India, Bangladesh ink 22 pacts in key sectors

While an accord on the sharing of Teesta waters continued to elude them, India and Bangladesh on Saturday signed 22 agreements, including five in defence and three in civil nuclear energy sectors, even as Prime Minister Narendra Modi announced a concessional Line of Credit (LoC) of $4.5 billion for development projects and another LoC of $500 million for defence-related procurement for Bangladesh.

Modi reassured Bangladesh Prime Minister Sheikh Hasina that his government was working with all stakeholders in India for an early conclusion of the Teesta water sharing agreement after she requested him for an early conclusion of the accord as was agreed upon between the countries in January 2011, a joint statement issued by the two sides said.

The two PMs directed their officials to meanwhile conclude discussions on various aspects relating to sharing of waters of the Feni, Manu, Muhuri, Khowai, Gumti, Dharla and Dudhkumar rivers.

In an indirect endorsement of India’s stand against Pakistan on the issue of terrorism, the joint statement said the two PMs strongly condemned the recent barbaric attacks in India and Bangladesh and expressed their conviction that the fight against terrorism should not only seek to disrupt and eliminate terrorists and terror organisations but also take strong measures against States which support and finance terrorism, provide sanctuary to terrorists and falsely extol their virtues. They shared the view that there should be no glorification of terrorists as martyrs.

On the trade and investment front, the two leaders noted that during the course of Sheikh Hasina’s visit, the private sectors of the two nations would sign agreements that would result in investment of more than $9 billion in Bangladesh.

The tone for making Sheikh Hasina’s four-day visit successful was set by Modi in the afternoon during the talks between the leaders. “While our partnership brings prosperity to our people, it also works to protect them from forces of radicalisation and extremism. Their spread poses a grave threat, not just to India and Bangladesh but to the entire region,” Modi said at a joint media interaction with Sheikh Hasina after talks between the leaders.

What was quite perceptible during the brief media event at the majestic Hyderabad House was the personal chemistry between the two leaders.
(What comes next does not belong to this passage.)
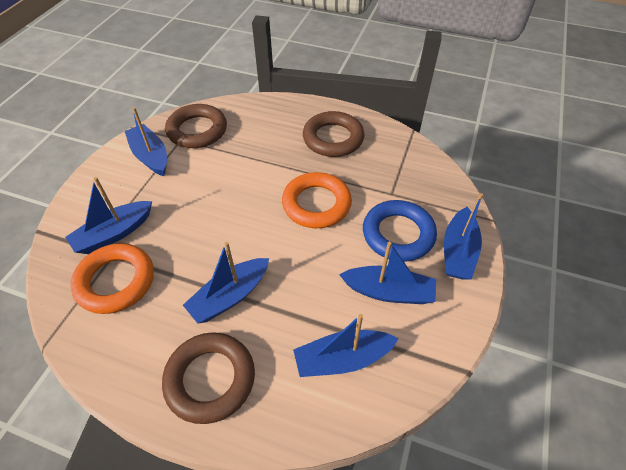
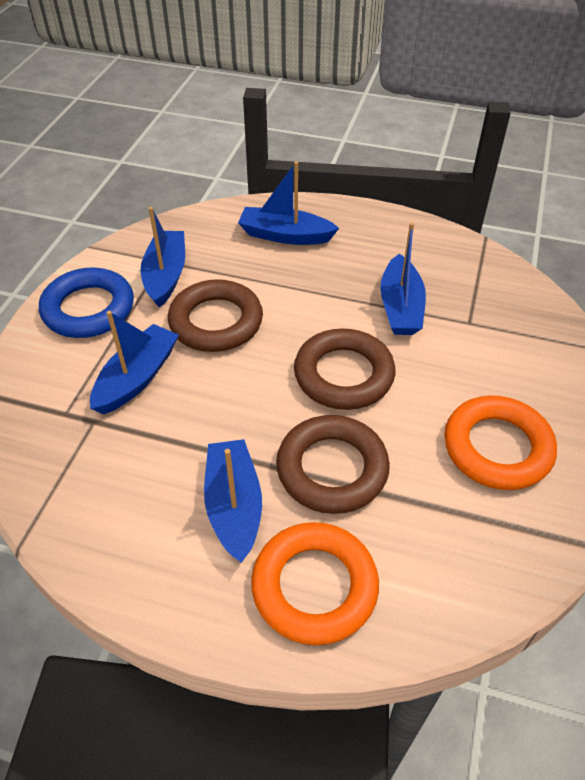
blue boat: [65,177,152,254] [125,107,167,176] [183,242,269,323] [293,314,399,377] [339,242,436,304] [444,193,483,280] = 6 -> [90,311,179,414] [140,207,185,308] [204,439,262,563] [238,161,339,245] [380,223,426,335] = 5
West Bengal Chief Minister Mamata Banerjee, who too was present on the occasion, appeared quite relaxed as she joined the two PMs in formally launching rail and bus services between the two countries. However, there was no word on whether the Teesta issue figured during her interaction with Hasina over the lunch hosted by Modi.

But the Indian PM Modi did not disappoint the Bangladeshi delegation on the contentious issue, saying he firmly believed that “it is only my government and Excellency Sheikh Hasina, your government, that can and will find an early solution to the Teesta water sharing.’’

The $4.5 billion LoC announced by Mr Modi for projects in priority sectors in Bangladesh bring India’s resource allocation to the neighbouring country to $8 billion over the past six years. The $500 million LoC to support defence-related purchases by Bangladesh is clearly aimed at reducing Dhaka’s dependence on China for meeting its defence requirements. However, Modi emphasised that India would be guided by Bangladesh’s needs and priorities in implementing this LoC.

In her brief remarks to the media, Hasina described India as the most important neighbour of Bangladesh, adding her government’s firm resolve to further strengthen ties with New Delhi.

Speaking about defence accords, Foreign Secretary S Jaishankar said, “We had a fairly extensive cooperation in the water and on the ground between our forces but there was some lacunae which has been corrected now.”

The other agreements relate to cooperation in areas like civil nuclear energy, cyber security, judicial services, passenger and cruise services, mass media, motor vehicle passenger traffic and trade.

Jaishankar said the two countries were expected to ink 12 business agreements to the tune of billions of dollars during Hasina’s visit, taking the number of accords to 34.